Canadian stocks are nor performing well this year. As the global commodities market crashed in the past year or so the Canadian economy has suffered. As natural resources such as crude oil account for a significant portion of the economy, declines in the price of oil has had a substantial effect on Canada.
The benchmark S&P/TSX Composite Index is down 10.5% year-to-date. But the top five Canadian banks have fallen even more with losses ranging from 18% to 29% based on price alone for the inter-listed stock trading on the NYSE. Though global investors are bearish on Canadian banks Credit Suisse analysts suggest in a newsletter that investors consider buying the banks instead of selling them short.
From the Selling Canadian Banks Short article:
Investors are worried about low oil prices and an overheated housing market. The energy sector accounts for 9 percent of Canadian GDP, and the price of West Texas Intermediate crude has fallen 41 percent over the past 12 months. Canadian unemployment also rose from 6.6 percent in July to 7.1 percent in September, which has put a damper on the housing market. Still, Credit Suisse says fears about Canadian banks are overdone. For one, a tailwind from abroad may help blunt the impact of the domestic energy headwind. The U.S., which buys 76 percent of Canada’s exports, is in a continuing economic recovery and consumer spending is rising. Canada’s mortgage underwriters also maintained relatively high credit standards as the country’s housing market heated up, and banks look well-positioned to weather a downturn in the credit cycle. A 25-year shift away from credit and toward wealth management and capital markets businesses has also resulted in a dramatic decline in credit losses as a percentage of operating income for the industry. That’s contributing to bank stocks’ outperformance during the downward leg of three of the last four credit cycles. Meanwhile, bank earnings have grown 6 percent year to date, while dividend payouts have increased 8 percent, with an average yield of 4.3 percent. With valuations near a 20-year low, Credit Suisse analysts think it’s time to consider buying the banks, rather than selling them short.

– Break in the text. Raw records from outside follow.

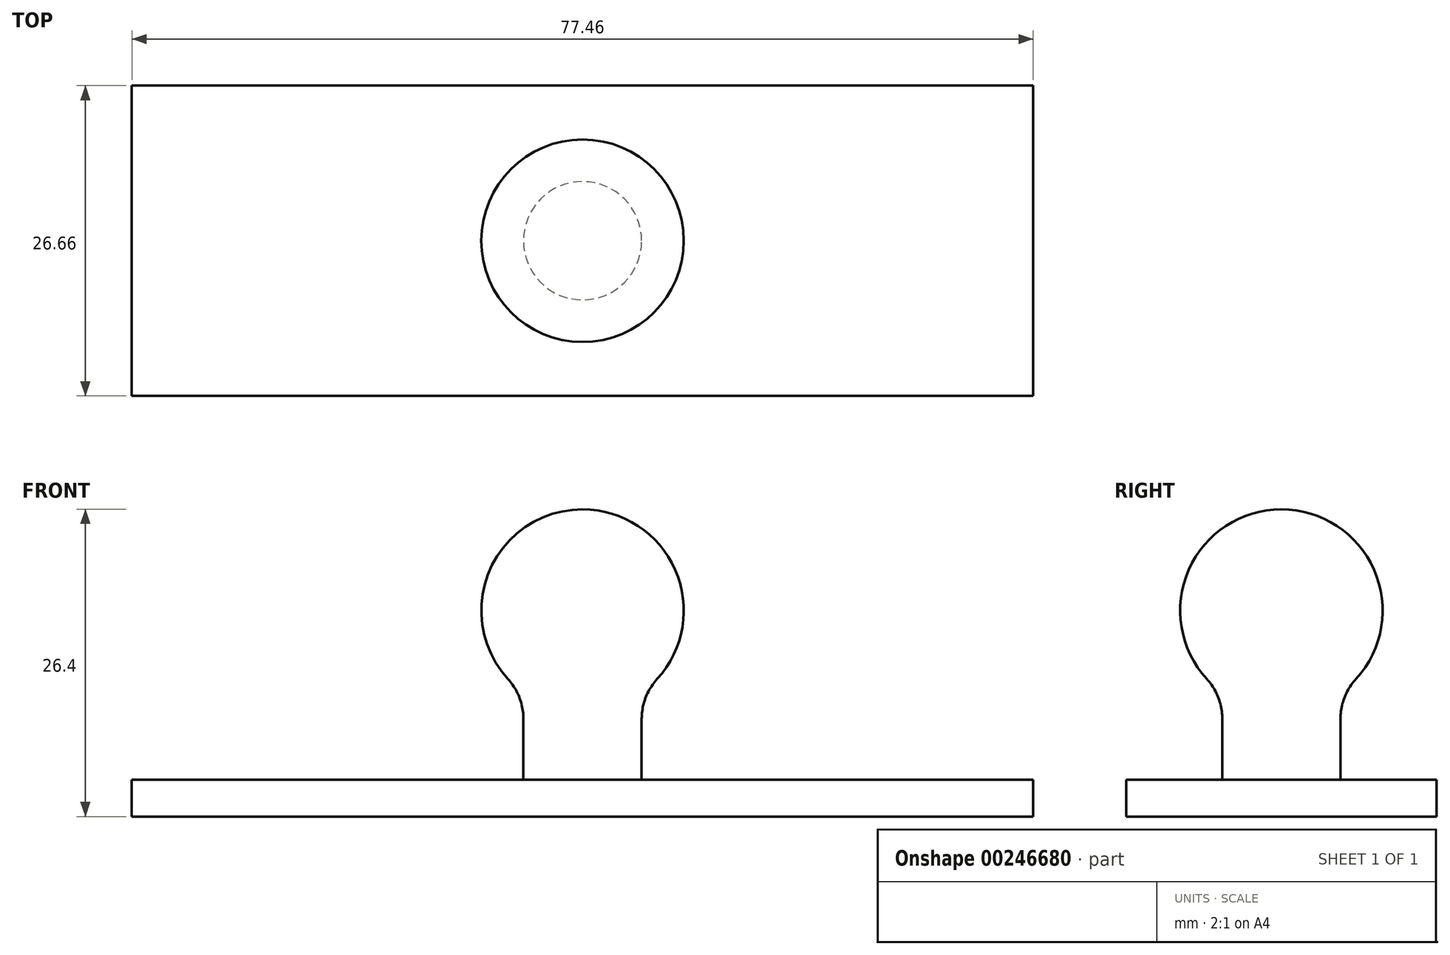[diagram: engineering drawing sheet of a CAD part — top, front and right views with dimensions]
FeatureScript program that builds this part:
annotation { "Feature Type Name" : "Feature", "Feature Type Description" : "" }
export const myFeature = defineFeature(function(context is Context, id is Id, definition is map)
    precondition{}
    {
        {
            var Q0;
            Q0=qCreatedBy(makeId("Top.planeOp"),FACE);
            var sketch = newSketch(context, id + "F0", { "sketchPlane" : qUnion([Q0])});
            skLineSegment(sketch, "E0.bottom", {"start": v(38.73, 13.33) * mm, "end": v(-38.73, 13.33) * mm});
            skLineSegment(sketch, "E0.top", {"start": v(38.73, -13.34) * mm, "end": v(-38.73, -13.34) * mm});
            skLineSegment(sketch, "E0.left", {"start": v(38.73, 13.33) * mm, "end": v(38.73, -13.34) * mm});
            skLineSegment(sketch, "E0.right", {"start": v(-38.73, 13.33) * mm, "end": v(-38.73, -13.34) * mm});
            skPoint(sketch, "E0.middle", {"position": v(0, 0) * mm});
            skSolve(sketch);
        }
        {
            var Q0;
            Q0=qSketchRegion(id+"F0",true);
            extrude(context, id + "F1", {"entities" : qUnion([Q0]), "depth" : 3.17 * mm});
        }
        {
            var Q0;
            Q0=makeQuery(id+"F1.opExtrude","CAP_FACE",FACE,{"disambiguationData":[OSD([sQuery(id+"F0.wireOp",EDGE,"E0.bottom"),sQuery(id+"F0.wireOp",EDGE,"E0.top"),sQuery(id+"F0.wireOp",EDGE,"E0.left"),sQuery(id+"F0.wireOp",EDGE,"E0.right")])],"isStart":false});
            var sketch = newSketch(context, id + "F2", { "sketchPlane" : qUnion([Q0])});
            skCircle(sketch, "E1", {"center": v(0, 0) * mm, "radius": 5.08 * mm});
            skSolve(sketch);
        }
        {
            var Q0;
            Q0=qSketchRegion(id+"F2",true);
            extrude(context, id + "F3", {"entities" : qUnion([Q0]), "operationType" : NewBodyOperationType.ADD, "depth" : 14.53 * mm});
        }
        {
            var Q0;
            Q0=qCreatedBy(makeId("Front.planeOp"),FACE);
            var sketch = newSketch(context, id + "F4", { "sketchPlane" : qUnion([Q0])});
            skLineSegment(sketch, "E2.0", {"start": v(-5.08, 17.7) * mm, "end": v(5.08, 17.7) * mm, "construction": true});
            skPoint(sketch, "E3", {"position": v(0, 17.7) * mm});
            skCircle(sketch, "E4", {"center": v(0, 17.7) * mm, "radius": 8.7 * mm, "construction": true});
            skPoint(sketch, "E5", {"position": v(0, 26.4) * mm});
            skPoint(sketch, "E6", {"position": v(0, 9) * mm});
            skPoint(sketch, "E7", {"position": v(8.7, 17.7) * mm});
            skArc(sketch, "E8", {"start": v(0, 9) * mm, "mid": v(8.7, 17.7) * mm, "end": v(0, 26.4) * mm});
            skLineSegment(sketch, "E9", {"start": v(0, 26.4) * mm, "end": v(0, 9) * mm});
            skSolve(sketch);
        }
        {
            var Q0;
            Q0=qSketchRegion(id+"F4",true);
            var Q1;
            Q1=sQuery(id+"F4.wireOp",EDGE,"E9");
            revolve(context, id + "F5", {"operationType" : NewBodyOperationType.ADD, "entities" : qUnion([Q0]), "axis" : qUnion([Q1]), "revolveType" : RevolveType.FULL});
        }
        {
            var Q0;
            Q0=makeQuery(id+"F3.opExtrude","CAP_EDGE",EDGE,{"disambiguationData":[OSD([sQuery(id+"F2.wireOp",EDGE,"E1")])],"isStart":true});
            var Q1;
            Q1=makeQuery(id+"F5.boolean.opBoolean","INTERSECT",EDGE,{"derivedFrom":[makeQuery(id+"F3.opExtrude","SWEPT_FACE",FACE,{"disambiguationData":[OSD([sQuery(id+"F2.wireOp",EDGE,"E1")])]}),makeQuery(id+"F5.opRevolve","SWEPT_FACE",FACE,{"disambiguationData":[OSD([sQuery(id+"F4.wireOp",EDGE,"E8")])]})]});
            fillet(context, id + "F6", {"entities" : qUnion([Q0, Q1]), "radius" : 5.08 * mm, "tangentPropagation" : true, "allowEdgeOverflow" : false});
        }
    });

Source: Selling Canadian Banks Short, Credit Suisse, Nov 6, 2015
Financials constitute the largest sector by weightage in the TSX Composite Index. The sector accounts for about 38% of the index as shown below:
Click to enlarge
Energy & Materials together represent about 29% which is high as well but understandable.
Long-term investors can add Canadian bank stocks at current levels. With strong and consistent track records of dividend payouts and decent share price appreciation in the past, the banks have the capacity to weather the current storm. TD Bank for example has a large presence in the US and is able to benefit from the growing US economy.
The table below shows the year-to-date price changes and the current dividend yields of the top five banks:
|S.No.||Bank Name||Ticker||Price end of 2014||Price as of Nov 13, 2015||Year-to-date Change||Dividend Yield as of Nov 13, 2015|
|1||Bank of Montreal||BMO||$70.73||$55.74||-27%||4.47%|
|2||Bank of Nova Scotia||BNS||$57.08||$44.30||-29%||4.81%|
|3||Canadian Imperial Bank of Commerce||CM||$85.95||$73.07||-18%||4.61%|
|4||Royal Bank of Canada||RY||$69.07||$55.50||-24%||4.35%|
Data Source: Yahoo Finance and others
Note: Dividend yields noted above are as of Nov 13, 2015. Data is known to be accurate from sources used.Please use your own due diligence before making any investment decisions.
The banks shown above have declined by double digit percentages year-to-date since the prices are in US dollars and the Canadian dollar has plunged sharply in the recent past against the US dollar. From having a parity with the US dollar in 2011, the loonie now gets only 0.75 USD.
Since Canada does not charge dividend withholding taxes for stocks held in qualified retirement accounts by US investors, Canadian bank stocks are excellent choices for retirement account types like IRA, 401-K , etc.